Unfortunately, Paul is running for office as a standard-bearer of the Tea Party Movement. Time will tell how much damage he has done, but it should be obvious the mainstream media will not easily forget this. Having already been exposed as ideologues themselves for accepting accusations of racism by members of the Black Caucus that were shown, thanks to Andrew Breitbart, to be completely unsubstantiated, they are undoubtedly looking for self-justification. This is not good, despite the obvious fact that Rand Paul is no racist. He is just, alas, an ideologue.
Now let me be clear. There are plenty of good ideas in libertarianism, many of which I agree with. But these are ideas, not religious decrees. Ideas should be subject to revision as we grow and change and as society changes before us. They are not eternal verities that should be transformed into a kind of religious belief. We live in a world whose greatest danger is a blind ideology that is religious. The previous greatest danger was a secular ideology (socialism) taken to a totalitarian extreme (communism) that devolved into another kind of religion. What they have in common is totalitarianism and mass murder.
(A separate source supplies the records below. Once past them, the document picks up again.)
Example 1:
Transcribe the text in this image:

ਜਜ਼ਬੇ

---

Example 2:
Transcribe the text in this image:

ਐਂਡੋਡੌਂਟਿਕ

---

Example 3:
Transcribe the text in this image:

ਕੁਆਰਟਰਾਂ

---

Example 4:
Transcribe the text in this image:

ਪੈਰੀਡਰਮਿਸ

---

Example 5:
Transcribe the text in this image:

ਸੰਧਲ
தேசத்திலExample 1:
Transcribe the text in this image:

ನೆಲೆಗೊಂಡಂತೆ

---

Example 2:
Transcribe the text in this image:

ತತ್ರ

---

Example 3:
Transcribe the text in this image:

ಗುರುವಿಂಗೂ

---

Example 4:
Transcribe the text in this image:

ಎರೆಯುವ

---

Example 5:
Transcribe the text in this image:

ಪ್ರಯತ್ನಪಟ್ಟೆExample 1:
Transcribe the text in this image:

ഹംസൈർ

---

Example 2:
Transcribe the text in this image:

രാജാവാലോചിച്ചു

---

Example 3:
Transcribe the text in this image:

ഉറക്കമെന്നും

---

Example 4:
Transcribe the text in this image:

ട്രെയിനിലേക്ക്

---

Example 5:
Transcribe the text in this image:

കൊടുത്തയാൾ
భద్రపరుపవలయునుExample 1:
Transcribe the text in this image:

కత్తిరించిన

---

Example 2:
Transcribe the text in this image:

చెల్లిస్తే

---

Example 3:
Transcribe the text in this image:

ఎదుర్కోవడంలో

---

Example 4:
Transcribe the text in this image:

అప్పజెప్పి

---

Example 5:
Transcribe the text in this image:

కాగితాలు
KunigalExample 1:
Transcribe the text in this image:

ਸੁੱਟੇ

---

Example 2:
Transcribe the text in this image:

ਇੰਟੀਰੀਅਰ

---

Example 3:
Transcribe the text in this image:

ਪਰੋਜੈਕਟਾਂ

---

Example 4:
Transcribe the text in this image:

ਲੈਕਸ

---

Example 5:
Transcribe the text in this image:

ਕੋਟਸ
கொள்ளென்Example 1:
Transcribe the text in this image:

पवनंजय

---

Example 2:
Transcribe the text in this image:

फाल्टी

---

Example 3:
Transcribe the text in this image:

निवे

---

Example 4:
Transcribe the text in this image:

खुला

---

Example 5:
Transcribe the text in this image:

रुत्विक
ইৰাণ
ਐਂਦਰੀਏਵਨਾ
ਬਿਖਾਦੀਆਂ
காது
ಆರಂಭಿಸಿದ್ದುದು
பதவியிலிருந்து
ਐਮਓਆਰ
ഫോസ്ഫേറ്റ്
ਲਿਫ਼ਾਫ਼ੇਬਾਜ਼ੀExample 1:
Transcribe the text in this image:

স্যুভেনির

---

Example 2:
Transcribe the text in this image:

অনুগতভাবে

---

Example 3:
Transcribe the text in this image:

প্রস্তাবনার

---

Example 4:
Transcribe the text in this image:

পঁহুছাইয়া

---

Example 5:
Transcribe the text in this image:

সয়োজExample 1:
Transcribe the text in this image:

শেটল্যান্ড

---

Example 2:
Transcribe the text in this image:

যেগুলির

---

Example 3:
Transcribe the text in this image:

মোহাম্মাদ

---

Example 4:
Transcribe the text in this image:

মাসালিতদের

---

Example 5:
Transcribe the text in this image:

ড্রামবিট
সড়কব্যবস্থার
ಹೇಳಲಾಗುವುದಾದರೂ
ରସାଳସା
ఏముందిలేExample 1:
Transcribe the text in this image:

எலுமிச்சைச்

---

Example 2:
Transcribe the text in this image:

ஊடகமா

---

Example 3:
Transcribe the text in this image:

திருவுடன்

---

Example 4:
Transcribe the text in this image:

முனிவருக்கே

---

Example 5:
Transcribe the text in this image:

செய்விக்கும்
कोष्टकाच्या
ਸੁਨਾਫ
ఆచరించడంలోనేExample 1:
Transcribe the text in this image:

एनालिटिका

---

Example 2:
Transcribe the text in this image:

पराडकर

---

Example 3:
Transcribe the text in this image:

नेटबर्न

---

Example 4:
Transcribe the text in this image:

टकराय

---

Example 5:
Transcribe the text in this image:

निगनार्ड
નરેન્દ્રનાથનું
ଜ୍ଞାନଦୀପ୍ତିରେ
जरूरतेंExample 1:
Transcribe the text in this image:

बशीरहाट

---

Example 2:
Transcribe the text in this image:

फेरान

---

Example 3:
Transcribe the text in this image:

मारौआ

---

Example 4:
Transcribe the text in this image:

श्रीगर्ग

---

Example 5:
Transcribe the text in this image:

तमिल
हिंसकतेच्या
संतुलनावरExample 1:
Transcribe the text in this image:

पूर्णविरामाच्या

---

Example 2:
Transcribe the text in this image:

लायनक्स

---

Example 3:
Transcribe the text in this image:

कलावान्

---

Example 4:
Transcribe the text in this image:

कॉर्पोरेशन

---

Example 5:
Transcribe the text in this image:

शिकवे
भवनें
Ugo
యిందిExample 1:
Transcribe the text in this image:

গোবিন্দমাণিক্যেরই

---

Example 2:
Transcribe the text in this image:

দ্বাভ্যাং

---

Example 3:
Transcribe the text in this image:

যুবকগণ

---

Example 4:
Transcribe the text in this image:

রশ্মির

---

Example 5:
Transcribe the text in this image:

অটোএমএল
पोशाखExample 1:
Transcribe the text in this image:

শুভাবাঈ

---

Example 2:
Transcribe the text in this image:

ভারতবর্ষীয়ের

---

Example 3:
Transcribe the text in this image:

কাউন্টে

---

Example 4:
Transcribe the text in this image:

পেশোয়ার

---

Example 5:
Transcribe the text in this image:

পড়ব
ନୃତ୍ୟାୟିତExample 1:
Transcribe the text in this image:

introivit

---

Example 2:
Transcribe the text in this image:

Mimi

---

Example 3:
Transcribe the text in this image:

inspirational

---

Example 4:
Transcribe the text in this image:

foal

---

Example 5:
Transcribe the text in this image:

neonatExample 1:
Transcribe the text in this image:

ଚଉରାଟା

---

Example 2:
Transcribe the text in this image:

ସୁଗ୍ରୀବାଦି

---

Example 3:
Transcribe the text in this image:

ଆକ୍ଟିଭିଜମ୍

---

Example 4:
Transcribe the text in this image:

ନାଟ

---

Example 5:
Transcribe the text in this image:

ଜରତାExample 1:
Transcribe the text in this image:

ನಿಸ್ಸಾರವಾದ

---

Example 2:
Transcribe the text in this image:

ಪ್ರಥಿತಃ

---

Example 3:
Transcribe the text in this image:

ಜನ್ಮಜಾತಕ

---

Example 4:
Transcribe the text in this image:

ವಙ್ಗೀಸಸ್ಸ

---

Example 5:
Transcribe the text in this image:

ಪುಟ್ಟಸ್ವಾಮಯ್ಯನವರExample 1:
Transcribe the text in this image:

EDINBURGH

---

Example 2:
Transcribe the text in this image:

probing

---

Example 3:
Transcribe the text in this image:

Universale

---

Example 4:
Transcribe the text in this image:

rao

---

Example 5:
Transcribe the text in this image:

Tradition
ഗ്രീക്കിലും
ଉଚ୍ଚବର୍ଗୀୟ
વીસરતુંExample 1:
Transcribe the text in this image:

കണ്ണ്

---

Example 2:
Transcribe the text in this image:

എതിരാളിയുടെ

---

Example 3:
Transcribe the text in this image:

Again, this is obviously not to equate them with libertarianism in the slightest. It is to advocate for a free mind. Accept ideas, but keep your eyes open. Question your own thinking. Conservatives and libertarians should be especially aware of this because they have seen liberalism become increasingly sclerotic and knee-jerk. How else could liberals be enacting the legislation they are, when the world economy is free fall? It is the triumph of ideology over intelligence. Conservatives and libertarians, who may have control sooner than they think, should not imitate that.